Marie-Louise et Félix, les Justes de Plan-d’Aups distingués

Du 15/01/2014

Sous l’occupation, le couple Redortier a caché des juifs dans son hôtel de La Grotte. Hier, soixante-dix ans après, sa mémoire a été honorée par une médaille, plus haute distinction civile de l’État d’Israël.

Marie Louise et Félix Redortier

Sur le mur des Justes de France il y a près de quatre mille noms. Parmi eux, ceux de Marie-Louise et Félix Redortier. Hier à Plan-d’Aups, leurs enfants Léopold et Simone ont reçu pour eux, à titre posthume, la médaille de Justes parmi les Nations décernée par l’institut Yad Vashem de Jérusalem.

«La plus haute distinction civile de l’état d’Israël », ainsi que l’a rappelé Barnea Hassid, le consul général d’Israël à Marseille lors de cette cérémonie sobre, solennelle. Et toute en émotion : les convives avaient en effet pris place dans la grande salle de La Pastorale, aujourd’hui centre de vacances pour enfant, mais qui, pendant la Seconde Guerre mondiale était connue comme l’hôtel de La Grotte. C’est là que les Redortier, ces hôteliers venus de Marseille, cachèrent successivement les époux Pewzner et leurs deux garçons, Alain et Roger, puis, en 1943, après que son époux Albert a été déporté, Bella Hanen et son fils Jacques. Au péril de leurs vies, ils vinrent aussi en aide à des réfractaires du Service du travail obligatoire ou encore à des réfugiés politiques espagnols.

Un couple ordinaire

Un couple d’hôteliers ordinaires, en somme, mais qui lorsque les circonstances se firent exceptionnelles, devinrent à leur tour extraordinaires. C’est ainsi que Jacques Hanen se souvient de ses sauveurs. Il avait alors 7 ans. Soixante-dix ans plus tard, l’émotion de retrouver cet endroit à l’époque dénué de tout confort est immense. La gorge serrée, il raconte : « Nous manquions de tout, mais je n’en avais pas l’impression : j’ai eu une enfance heureuse ! Nous allions dans les crêtes de la Sainte-Baume, poser des pièges pour attraper du gibier, allions à la cueillette des champignons…» Mais l’horreur n’est pas loin et Jacques sait bien que « ce couple[leur] a évité[à lui et à sa mère] d’aller grossir la montagne de sang des fours crématoires.» Marie-Louise Redortier a même été jusqu’à le faire baptiser, faisant de son fils, Léopold, alors âgé de 13 ans, son parrain. Pour ce dernier, tout comme pour sa sœur Simone, la médaille de Juste est une grande fierté.

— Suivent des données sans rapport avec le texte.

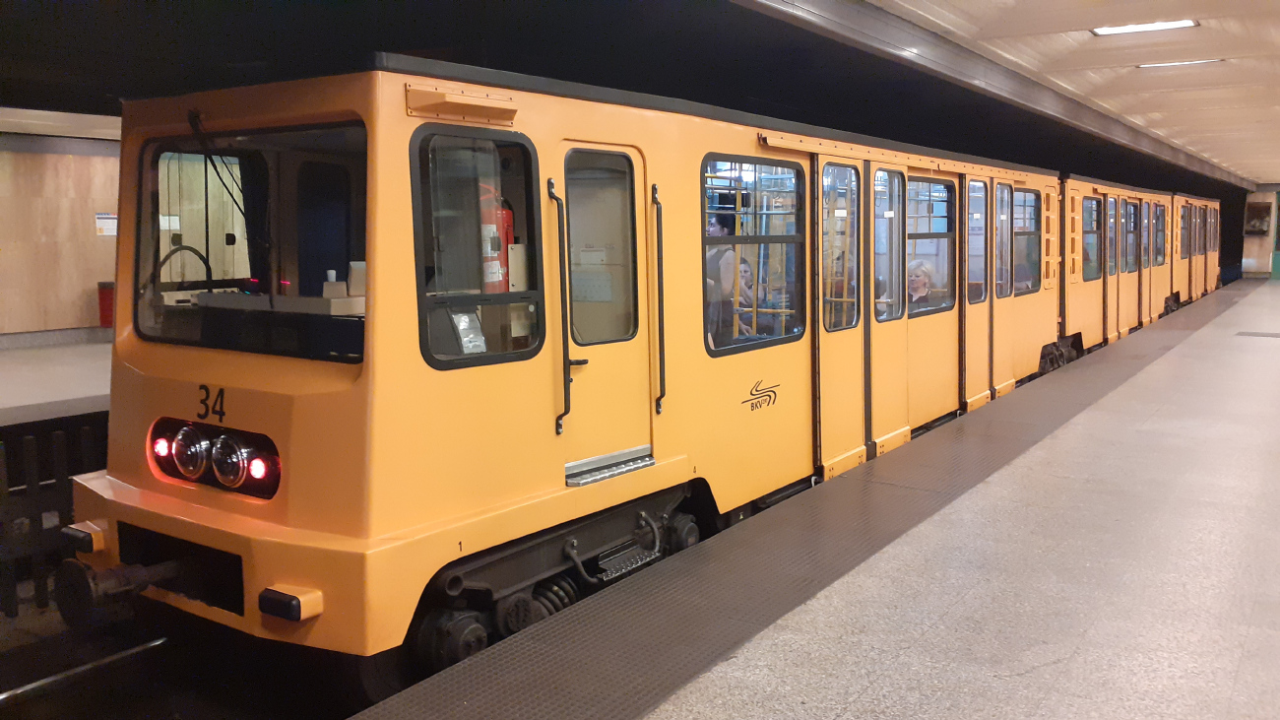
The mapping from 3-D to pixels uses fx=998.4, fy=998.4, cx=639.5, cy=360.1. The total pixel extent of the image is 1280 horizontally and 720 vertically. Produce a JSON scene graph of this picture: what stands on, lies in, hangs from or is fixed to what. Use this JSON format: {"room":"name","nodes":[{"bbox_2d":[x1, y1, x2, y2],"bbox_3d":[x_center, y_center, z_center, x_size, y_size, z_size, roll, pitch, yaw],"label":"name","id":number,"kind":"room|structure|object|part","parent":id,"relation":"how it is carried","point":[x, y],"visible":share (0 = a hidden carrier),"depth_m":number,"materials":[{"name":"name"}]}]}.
{"room":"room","nodes":[
{"label":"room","id":0,"kind":"room"},
{"bbox_2d":[0,333,112,426],"bbox_3d":[-5.111,0.235,9.046,3.772,0.372,7.851,4,8,35],"label":"platform","id":1,"kind":"structure","parent":0,"point":[12,364],"depth_m":8.24,"materials":[{"name":"grey concrete"}]},
{"bbox_2d":[0,415,108,619],"bbox_3d":[-3.478,0.929,5.196,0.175,1.041,3.802,4,8,35],"label":"fence","id":2,"kind":"object","parent":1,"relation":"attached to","point":[61,444],"visible":0.51,"depth_m":5.42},
{"bbox_2d":[96,280,114,327],"bbox_3d":[-6.112,-0.627,11.607,0.302,0.596,0.306,4,8,35],"label":"red bin","id":3,"kind":"object","parent":1,"relation":"on","point":[104,297],"visible":0.45,"depth_m":11.47,"materials":[{"name":"red"}]},
{"bbox_2d":[0,128,121,339],"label":"wall","id":4,"kind":"structure","parent":0,"point":[68,300],"depth_m":11.39,"materials":[{"name":"brown wood"}]},
{"bbox_2d":[94,212,118,236],"bbox_3d":[-5.964,-1.520,11.170,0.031,0.253,0.237,4,8,35],"label":"wall sign","id":5,"kind":"object","parent":4,"relation":"attached to","point":[109,220],"visible":0.77,"depth_m":11.16,"materials":[{"name":"white"}]},
{"bbox_2d":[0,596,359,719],"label":"track bed","id":6,"kind":"structure","parent":0,"point":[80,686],"depth_m":4.31,"materials":[{"name":"black"}]},
{"bbox_2d":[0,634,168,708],"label":"rail","id":7,"kind":"object","parent":6,"relation":"on","point":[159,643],"visible":0.71,"depth_m":4.46,"materials":[{"name":"silver metal"}]},
{"bbox_2d":[74,60,1222,679],"bbox_3d":[1.956,-0.491,8.865,2.185,2.619,11.865,4,8,35],"label":"train","id":8,"kind":"object","parent":6,"relation":"on","point":[543,485],"visible":0.8,"depth_m":4.39,"materials":[{"name":"metal"}]},
{"bbox_2d":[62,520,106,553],"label":"buffer","id":9,"kind":"object","parent":8,"relation":"attached to","point":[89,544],"visible":0.79,"depth_m":4.39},
{"bbox_2d":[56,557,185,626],"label":"coupler","id":10,"kind":"object","parent":8,"relation":"attached to","point":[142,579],"visible":0.68,"depth_m":4.19,"materials":[{"name":"black metal"}]},
{"bbox_2d":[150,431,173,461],"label":"tail light","id":11,"kind":"object","parent":8,"relation":"attached to","point":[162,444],"visible":0.51,"depth_m":4.47,"materials":[{"name":"red"}]},
{"bbox_2d":[156,241,213,288],"bbox_3d":[-2.097,-0.345,4.602,0.317,0.387,0.389,4,8,35],"label":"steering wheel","id":12,"kind":"object","parent":8,"relation":"in","point":[205,261],"visible":0.43,"depth_m":4.55,"materials":[{"name":"black"}]},
{"bbox_2d":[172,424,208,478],"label":"headlight","id":13,"kind":"object","parent":8,"relation":"attached to","point":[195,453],"visible":0.98,"depth_m":4.19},
{"bbox_2d":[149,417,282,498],"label":"headlight","id":14,"kind":"object","parent":8,"relation":"attached to","point":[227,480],"visible":0.83,"depth_m":4.03,"materials":[{"name":"red"}]},
{"bbox_2d":[186,110,250,221],"bbox_3d":[-1.825,-0.846,4.330,0.567,0.557,0.363,4,8,35],"label":"windshield wiper","id":15,"kind":"object","parent":8,"relation":"attached to","point":[195,117],"visible":0.74,"depth_m":4.30,"materials":[{"name":"black metal"}]},
{"bbox_2d":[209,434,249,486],"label":"headlight","id":16,"kind":"object","parent":8,"relation":"attached to","point":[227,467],"visible":0.99,"depth_m":4.00,"materials":[{"name":"clear glass"}]},
{"bbox_2d":[134,122,369,359],"bbox_3d":[-1.553,-0.547,4.274,1.462,0.888,0.502,4,8,35],"label":"windshield","id":17,"kind":"object","parent":8,"relation":"in","point":[165,195],"visible":0.54,"depth_m":4.35,"materials":[{"name":"black glass"}]},
{"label":"light","id":18,"kind":"part","parent":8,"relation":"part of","materials":[{"name":"red"}]},
{"bbox_2d":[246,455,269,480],"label":"tail light","id":19,"kind":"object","parent":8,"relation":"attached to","point":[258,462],"visible":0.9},
{"bbox_2d":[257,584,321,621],"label":"buffer","id":20,"kind":"object","parent":8,"relation":"attached to","point":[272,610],"visible":0.91,"depth_m":3.46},
{"bbox_2d":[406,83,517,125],"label":"side vent","id":21,"kind":"object","parent":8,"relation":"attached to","point":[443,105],"visible":0.97,"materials":[{"name":"orange metal"}]},
{"bbox_2d":[409,123,542,369],"bbox_3d":[-0.629,-0.420,3.881,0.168,0.893,0.684,4,8,35],"label":"train window","id":22,"kind":"structure","parent":8,"relation":"in","point":[417,259],"depth_m":3.90,"materials":[{"name":"glass"}]},
{"bbox_2d":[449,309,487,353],"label":"paper notice","id":23,"kind":"object","parent":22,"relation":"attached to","point":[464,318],"visible":0.8,"depth_m":3.88,"materials":[{"name":"white paper"}]},
{"bbox_2d":[478,181,513,292],"bbox_3d":[-0.692,-0.531,4.509,0.268,0.632,0.286,4,8,35],"label":"fire extinguisher","id":24,"kind":"object","parent":8,"relation":"in","point":[508,213],"visible":0.32,"depth_m":4.43,"materials":[{"name":"red metal"}]},
{"bbox_2d":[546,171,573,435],"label":"handrail","id":25,"kind":"object","parent":8,"relation":"attached to","point":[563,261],"visible":0.99,"depth_m":4.28,"materials":[{"name":"black metal"}]},
{"bbox_2d":[559,141,650,470],"bbox_3d":[-0.185,-0.178,4.577,0.175,1.558,0.741,4,8,35],"label":"train door","id":26,"kind":"structure","parent":8,"relation":"in","point":[642,195],"depth_m":4.55,"materials":[{"name":"orange metal"}]},
{"bbox_2d":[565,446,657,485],"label":"door step","id":27,"kind":"structure","parent":8,"relation":"attached to","point":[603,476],"depth_m":4.66,"materials":[{"name":"silver metal"}]},
{"bbox_2d":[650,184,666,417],"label":"handrail","id":28,"kind":"object","parent":8,"relation":"attached to","point":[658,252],"visible":0.98,"depth_m":4.99,"materials":[{"name":"black metal"}]},
{"bbox_2d":[704,207,742,346],"bbox_3d":[0.523,-0.422,6.411,0.443,1.012,0.477,4,8,35],"label":"person","id":29,"kind":"object","parent":8,"relation":"in","point":[721,229],"visible":0.39,"depth_m":6.26},
{"bbox_2d":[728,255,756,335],"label":"person","id":30,"kind":"object","parent":8,"relation":"in","point":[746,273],"visible":0.34,"depth_m":6.55},
{"bbox_2d":[702,153,807,355],"bbox_3d":[0.644,-0.586,5.615,0.151,1.085,1.087,4,8,35],"label":"train window","id":31,"kind":"structure","parent":8,"relation":"in","point":[790,236],"depth_m":5.62,"materials":[{"name":"glass"}]},
{"bbox_2d":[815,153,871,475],"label":"train door","id":32,"kind":"structure","parent":8,"relation":"in","point":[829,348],"depth_m":6.37,"materials":[{"name":"orange metal"}]},
{"bbox_2d":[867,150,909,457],"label":"train door","id":33,"kind":"structure","parent":8,"relation":"in","point":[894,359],"depth_m":6.82,"materials":[{"name":"orange metal"}]},
{"bbox_2d":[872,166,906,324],"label":"train window","id":34,"kind":"structure","parent":8,"relation":"in","point":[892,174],"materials":[{"name":"clear glass"}]},
{"bbox_2d":[905,258,934,309],"bbox_3d":[2.224,-0.458,8.003,0.406,0.686,0.543,1,7,14],"label":"woman","id":35,"kind":"object","parent":8,"relation":"in","point":[925,288],"visible":0.43,"depth_m":7.93},
{"bbox_2d":[904,175,956,317],"bbox_3d":[2.235,-0.873,7.838,0.148,1.070,1.068,4,8,35],"label":"train window","id":36,"kind":"structure","parent":8,"relation":"in","point":[942,188],"depth_m":7.91,"materials":[{"name":"clear glass"}]},
{"bbox_2d":[960,173,992,407],"bbox_3d":[2.994,-0.545,8.837,0.212,2.066,0.827,4,8,35],"label":"train door","id":37,"kind":"structure","parent":8,"relation":"in","point":[975,316],"depth_m":8.77,"materials":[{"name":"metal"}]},
{"bbox_2d":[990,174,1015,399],"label":"train door","id":38,"kind":"structure","parent":8,"relation":"in","point":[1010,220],"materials":[{"name":"orange metal"}]},
{"bbox_2d":[1012,188,1040,294],"bbox_3d":[3.888,-1.227,10.089,0.124,1.097,1.006,4,8,35],"label":"train window","id":39,"kind":"structure","parent":8,"relation":"in","point":[1017,238],"depth_m":10.22,"materials":[{"name":"glass"}]},
{"bbox_2d":[1081,194,1101,282],"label":"train window","id":40,"kind":"structure","parent":8,"relation":"in","point":[1091,207],"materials":[{"name":"glass"}]},
{"bbox_2d":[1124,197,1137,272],"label":"train window","id":41,"kind":"structure","parent":8,"relation":"in","point":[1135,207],"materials":[{"name":"glass"}]},
{"bbox_2d":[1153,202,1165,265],"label":"train window","id":42,"kind":"structure","parent":8,"relation":"in","point":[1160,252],"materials":[{"name":"glass"}]},
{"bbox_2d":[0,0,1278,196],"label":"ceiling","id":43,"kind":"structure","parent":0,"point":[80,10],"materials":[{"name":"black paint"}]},
{"bbox_2d":[334,272,1279,719],"bbox_3d":[4.514,0.706,7.427,3.450,0.424,20.101,4,8,35],"label":"platform","id":44,"kind":"structure","parent":0,"point":[693,700],"depth_m":4.12,"materials":[{"name":"grey"}]},
{"bbox_2d":[1235,329,1279,337],"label":"floor grate","id":45,"kind":"object","parent":44,"relation":"in","point":[1271,334],"visible":0.96,"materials":[{"name":"metal"}]},
{"bbox_2d":[746,0,1277,191],"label":"ceiling","id":46,"kind":"structure","parent":0,"point":[1250,115],"depth_m":9.21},
{"bbox_2d":[1090,18,1199,36],"bbox_3d":[3.900,-2.589,7.723,0.655,0.066,0.397,4,8,35],"label":"ceiling light","id":47,"kind":"object","parent":46,"relation":"attached to","point":[1125,31],"visible":0.98,"depth_m":7.74,"materials":[{"name":"white plastic"}]},
{"bbox_2d":[1136,58,1223,69],"bbox_3d":[5.065,-2.793,9.361,0.760,0.059,0.286,4,8,35],"label":"ceiling light","id":48,"kind":"object","parent":46,"relation":"attached to","point":[1188,62],"visible":0.95,"depth_m":9.36,"materials":[{"name":"white plastic"}]},
{"bbox_2d":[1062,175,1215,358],"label":"train car","id":49,"kind":"object","parent":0,"point":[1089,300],"visible":0.35,"materials":[{"name":"orange metal"}]},
{"bbox_2d":[1240,187,1279,278],"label":"end wall","id":50,"kind":"structure","parent":0,"point":[1260,252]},
{"bbox_2d":[1243,200,1272,235],"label":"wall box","id":51,"kind":"object","parent":50,"relation":"attached to","point":[1260,224],"visible":0.98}
]}

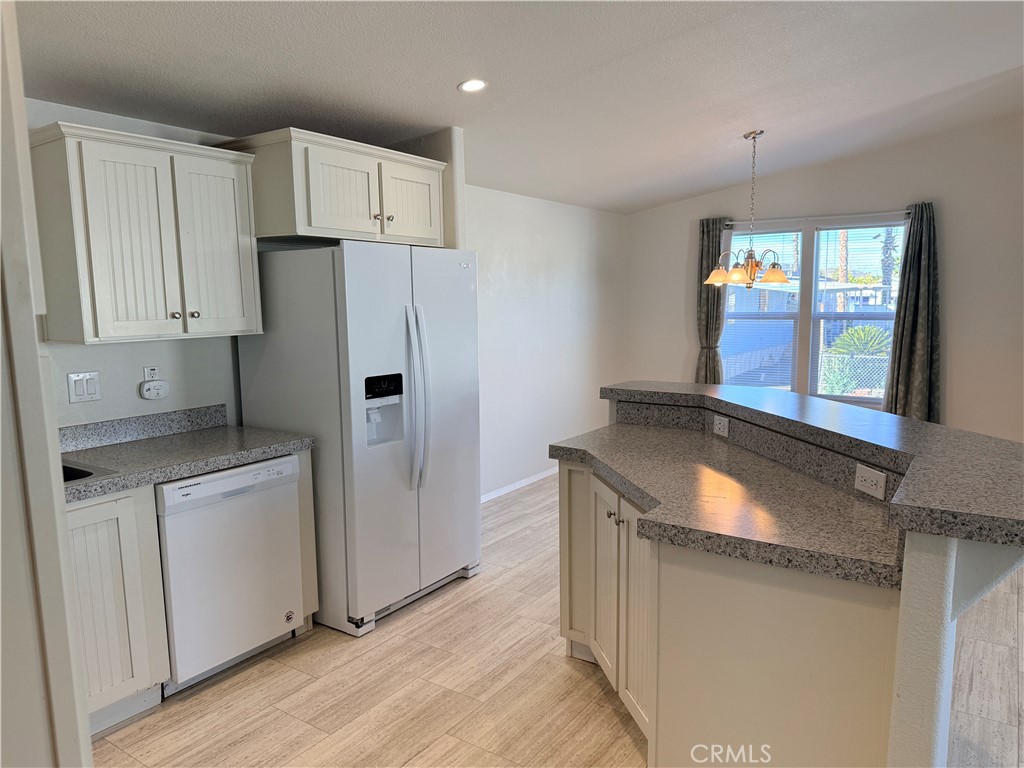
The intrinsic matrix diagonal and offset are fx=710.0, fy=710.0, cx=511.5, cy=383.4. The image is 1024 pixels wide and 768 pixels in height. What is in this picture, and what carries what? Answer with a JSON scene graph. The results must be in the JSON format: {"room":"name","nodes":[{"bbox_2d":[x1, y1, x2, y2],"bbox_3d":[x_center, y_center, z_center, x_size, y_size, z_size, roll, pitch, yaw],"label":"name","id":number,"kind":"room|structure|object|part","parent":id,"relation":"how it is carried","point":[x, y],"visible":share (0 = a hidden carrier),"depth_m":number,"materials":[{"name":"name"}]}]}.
{"room":"kitchen","nodes":[
{"label":"kitchen","id":0,"kind":"room"},
{"bbox_2d":[0,0,92,767],"bbox_3d":[-1.023,0.190,0.936,0.738,2.441,0.638,4,9,34],"label":"door frame","id":1,"kind":"structure","parent":0,"point":[24,128],"depth_m":0.98,"materials":[{"name":"white paint"}]},
{"bbox_2d":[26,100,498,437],"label":"kitchen wall","id":2,"kind":"structure","parent":0,"point":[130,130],"depth_m":3.76,"materials":[{"name":"white paint"}]},
{"bbox_2d":[67,371,100,402],"bbox_3d":[-1.749,0.014,2.909,0.012,0.119,0.118,4,9,34],"label":"light switch","id":3,"kind":"object","parent":2,"relation":"attached to","point":[81,390],"visible":0.98,"depth_m":2.91,"materials":[{"name":"white plastic"}]},
{"bbox_2d":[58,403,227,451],"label":"backsplash","id":4,"kind":"structure","parent":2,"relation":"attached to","point":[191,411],"depth_m":3.12,"materials":[{"name":"grey stone"}]},
{"bbox_2d":[30,121,262,344],"bbox_3d":[-1.480,-0.581,2.912,0.363,0.777,0.763,4,9,34],"label":"upper cabinet","id":5,"kind":"object","parent":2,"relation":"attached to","point":[234,252],"visible":0.99,"depth_m":2.74,"materials":[{"name":"white wood"}]},
{"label":"knob","id":6,"kind":"part","parent":5,"relation":"part of","materials":[{"name":"silver metal"}]},
{"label":"knob","id":7,"kind":"part","parent":5,"relation":"part of","materials":[{"name":"silver metal"}]},
{"bbox_3d":[-1.274,-0.559,3.075,0.122,0.757,0.316,4,9,34],"label":"cabinet door","id":8,"kind":"part","parent":5,"relation":"part of","materials":[{"name":"white paint"}]},
{"bbox_2d":[142,365,159,380],"bbox_3d":[-1.583,-0.024,3.123,0.009,0.111,0.069,4,9,34],"label":"wall outlet","id":9,"kind":"object","parent":2,"relation":"attached to","point":[147,377],"visible":0.62,"depth_m":3.11,"materials":[{"name":"white plastic"}]},
{"bbox_2d":[139,379,168,399],"bbox_3d":[-1.573,0.028,3.136,0.042,0.080,0.111,4,9,34],"label":"plug-in device","id":10,"kind":"object","parent":9,"relation":"attached to","point":[153,390],"visible":0.99,"depth_m":3.12,"materials":[{"name":"white plastic"}]},
{"bbox_2d":[219,128,446,247],"bbox_3d":[-0.865,-0.914,3.509,0.581,0.443,1.006,4,9,34],"label":"upper cabinet","id":11,"kind":"object","parent":2,"relation":"attached to","point":[314,222],"visible":0.83,"depth_m":3.22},
{"bbox_3d":[-0.507,-0.876,3.559,0.099,0.394,0.392,4,9,34],"label":"cabinet door","id":12,"kind":"part","parent":11,"relation":"part of","materials":[{"name":"white paint"}]},
{"bbox_2d":[12,0,1023,212],"bbox_3d":[1.209,-1.441,2.350,5.781,0.133,8.004,4,9,34],"label":"ceiling","id":13,"kind":"structure","parent":0,"point":[446,100],"depth_m":3.19,"materials":[{"name":"white paint"}]},
{"bbox_2d":[457,78,487,92],"bbox_3d":[-0.177,-1.352,3.216,0.146,0.022,0.147,4,9,34],"label":"recessed light","id":14,"kind":"object","parent":13,"relation":"in","point":[475,84],"visible":0.99,"depth_m":3.21,"materials":[{"name":"white"}]},
{"bbox_2d":[704,130,792,289],"bbox_3d":[1.553,-1.116,4.624,0.586,1.025,0.581,4,9,34],"label":"chandelier","id":15,"kind":"object","parent":13,"relation":"hanging from","point":[768,278],"visible":1,"depth_m":4.59,"materials":[{"name":"metal"}]},
{"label":"shade","id":16,"kind":"part","parent":15,"relation":"part of","materials":[{"name":"glass"}]},
{"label":"shade","id":17,"kind":"part","parent":15,"relation":"part of","materials":[{"name":"glass"}]},
{"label":"shade","id":18,"kind":"part","parent":15,"relation":"part of","materials":[{"name":"glass"}]},
{"bbox_2d":[467,184,627,501],"bbox_3d":[0.169,-0.390,5.750,0.146,2.399,3.313,4,9,34],"label":"left wall","id":19,"kind":"structure","parent":0,"point":[552,267],"depth_m":5.74,"materials":[{"name":"white paint"}]},
{"bbox_2d":[479,466,556,502],"bbox_3d":[0.058,0.791,5.656,0.013,0.073,3.594,4,9,34],"label":"baseboard","id":20,"kind":"structure","parent":19,"relation":"attached to","point":[509,487],"depth_m":5.61,"materials":[{"name":"white paint"}]},
{"bbox_2d":[90,474,1023,767],"bbox_3d":[1.354,1.267,2.424,6.753,0.099,8.268,4,9,34],"label":"floor","id":21,"kind":"structure","parent":0,"point":[336,676],"depth_m":2.74,"materials":[{"name":"brown wood"}]},
{"bbox_2d":[66,485,170,736],"bbox_3d":[-1.786,0.819,2.416,0.630,0.865,0.886,4,9,34],"label":"base cabinet","id":22,"kind":"object","parent":21,"relation":"on","point":[130,674],"visible":0.5,"depth_m":2.49,"materials":[{"name":"white wood"}]},
{"bbox_2d":[59,415,314,502],"bbox_3d":[-1.672,0.305,2.549,0.706,0.135,1.915,4,9,34],"label":"countertop","id":23,"kind":"structure","parent":22,"relation":"on","point":[174,439],"depth_m":2.89,"materials":[{"name":"grey"}]},
{"bbox_2d":[60,459,118,482],"bbox_3d":[-1.765,0.427,2.395,0.487,0.181,0.629,4,9,34],"label":"sink","id":24,"kind":"object","parent":23,"relation":"in","point":[90,474],"visible":0.12,"depth_m":2.58,"materials":[{"name":"silver metal"}]},
{"bbox_2d":[156,453,305,694],"bbox_3d":[-1.330,0.740,3.031,0.625,0.859,0.590,4,9,34],"label":"dishwasher","id":25,"kind":"object","parent":21,"relation":"on","point":[240,478],"visible":0.69,"depth_m":2.81,"materials":[{"name":"white metal"}]},
{"bbox_2d":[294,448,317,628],"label":"end panel","id":26,"kind":"object","parent":21,"relation":"on","point":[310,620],"visible":0.21,"depth_m":3.17,"materials":[{"name":"wood"}]},
{"bbox_2d":[234,241,480,638],"bbox_3d":[-0.718,0.199,3.630,0.861,1.757,0.929,4,9,34],"label":"refrigerator","id":27,"kind":"object","parent":21,"relation":"on","point":[463,553],"visible":0.86,"depth_m":3.26,"materials":[{"name":"metal"}]},
{"bbox_3d":[-0.441,0.074,3.300,0.121,0.805,0.082,4,9,34],"label":"refrigerator handles","id":28,"kind":"part","parent":27,"relation":"part of","materials":[{"name":"white plastic"}]},
{"bbox_2d":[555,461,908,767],"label":"island cabinet","id":29,"kind":"object","parent":21,"relation":"on","point":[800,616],"visible":0.63,"depth_m":1.92,"materials":[{"name":"paint"}]},
{"bbox_2d":[549,424,902,588],"bbox_3d":[0.620,0.344,2.400,1.252,0.054,0.967,4,9,34],"label":"island countertop","id":30,"kind":"structure","parent":29,"relation":"on","point":[634,485],"depth_m":2.10,"materials":[{"name":"stone"}]},
{"bbox_2d":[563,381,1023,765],"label":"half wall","id":31,"kind":"structure","parent":0,"point":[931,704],"depth_m":1.50,"materials":[{"name":"paint"}]},
{"bbox_2d":[712,414,729,436],"bbox_3d":[0.864,0.173,2.934,0.010,0.075,0.112,-2,8,-13],"label":"socket","id":32,"kind":"object","parent":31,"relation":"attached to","point":[721,424],"visible":0.99,"depth_m":2.92,"materials":[{"name":"white plastic"}]},
{"bbox_2d":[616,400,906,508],"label":"backsplash","id":33,"kind":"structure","parent":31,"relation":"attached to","point":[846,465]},
{"bbox_2d":[598,380,1023,549],"bbox_3d":[1.014,0.140,2.415,1.794,0.050,1.294,4,9,34],"label":"bar countertop","id":34,"kind":"structure","parent":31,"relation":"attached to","point":[738,394],"depth_m":1.98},
{"bbox_2d":[854,462,886,499],"bbox_3d":[1.025,0.279,2.035,0.009,0.075,0.115,-2,8,-10],"label":"power outlet","id":35,"kind":"object","parent":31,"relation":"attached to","point":[859,478],"visible":0.99,"depth_m":2.03,"materials":[{"name":"white plastic"}]},
{"bbox_2d":[624,118,1023,437],"bbox_3d":[3.249,-0.678,5.660,5.162,2.964,0.152,4,9,34],"label":"window wall","id":36,"kind":"structure","parent":0,"point":[849,164],"depth_m":5.54,"materials":[{"name":"paint"}]},
{"bbox_2d":[715,216,905,407],"bbox_3d":[2.574,-0.588,6.123,1.556,1.557,0.140,4,9,34],"label":"window","id":37,"kind":"structure","parent":36,"relation":"in","point":[813,289],"depth_m":6.10,"materials":[{"name":"glass"}]},
{"bbox_2d":[723,228,800,390],"bbox_3d":[2.168,-0.613,6.236,0.667,1.458,0.046,4,9,34],"label":"window blind","id":38,"kind":"object","parent":37,"relation":"attached to","point":[793,231],"visible":0.82,"depth_m":6.20,"materials":[{"name":"white plastic"}]},
{"bbox_2d":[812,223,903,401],"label":"window blind","id":39,"kind":"object","parent":37,"relation":"attached to","point":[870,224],"visible":0.76,"depth_m":5.89,"materials":[{"name":"white plastic"}]},
{"bbox_2d":[727,209,912,225],"bbox_3d":[2.487,-1.366,5.835,1.595,0.051,0.118,4,9,34],"label":"curtain rod","id":40,"kind":"object","parent":36,"relation":"attached to","point":[908,211],"visible":0.73,"depth_m":5.76,"materials":[{"name":"metal"}]},
{"bbox_2d":[694,214,728,384],"bbox_3d":[1.775,-0.432,6.364,0.319,2.098,0.109,4,9,34],"label":"curtain","id":41,"kind":"object","parent":40,"relation":"hanging from","point":[707,334],"visible":0.64,"depth_m":6.32,"materials":[{"name":"grey fabric"}]},
{"bbox_2d":[884,200,940,422],"bbox_3d":[3.110,-0.365,5.494,0.406,2.030,0.126,4,9,34],"label":"curtain","id":42,"kind":"object","parent":40,"relation":"hanging from","point":[921,368],"visible":0.87,"depth_m":5.47,"materials":[{"name":"grey fabric"}]},
{"label":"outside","id":43,"kind":"structure","parent":0,"visible":0},
{"bbox_2d":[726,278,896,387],"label":"building","id":44,"kind":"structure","parent":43,"point":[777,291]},
{"label":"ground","id":45,"kind":"structure","parent":43,"visible":0},
{"bbox_2d":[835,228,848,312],"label":"palm tree","id":46,"kind":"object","parent":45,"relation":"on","point":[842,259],"visible":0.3,"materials":[{"name":"brown plant"}]},
{"bbox_2d":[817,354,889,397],"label":"chain-link fence","id":47,"kind":"object","parent":45,"relation":"on","point":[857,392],"visible":0.29,"depth_m":10.00,"materials":[{"name":"silver metal"}]},
{"bbox_2d":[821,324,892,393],"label":"palm plant","id":48,"kind":"object","parent":45,"relation":"on","point":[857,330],"visible":0.49,"depth_m":10.09,"materials":[{"name":"green plant"}]},
{"bbox_2d":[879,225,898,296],"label":"palm tree","id":49,"kind":"object","parent":45,"relation":"on","point":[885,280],"visible":0.35,"materials":[{"name":"plant"}]}
]}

« Chaîne humaine de la mémoire »

Il confie pourtant que « [ses]parents n’auraient sûrement pas compris cette distinction» : « Pour eux, il s’agissait simplement de leur devoir. Nous-mêmes n’étions pas vraiment au courant de ce qu’il se passait : nous savions qu’ils n’étaient pas dans la légalité, mais c’est tout.»

C’est finalement Sylvie Hanen, la fille de Jacques, qui a permis de raviver la mémoire et le courage des époux Redortier. « Au départ, c’est mon cheminement personnel dans mes recherches sur l’histoire de ma famille, marquée par le traumatisme de la Shoah, et dont mon père n’a jamais pu me parler,explique-t-elle. Une démarche pour me sentir reliée à mon grand-père, déporté avec 993 autres personnes dans le convoi 52 de Drancy vers le camp de Sobibór. »

Une démarche qui, en plus de permettre au petit Jacques de retrouver son parrain Léopold, vient consolider «la chaîne humaine de la mémoire » qu’affectionne tant Sylvie. Et qui à l’heure où le racisme, l’antisémitisme et la peur de l’autre semblent s’exprimer sans ambages rappelle que le visage de l’humanité est bien plus beau que la haine qui vient parfois déformer ses traits.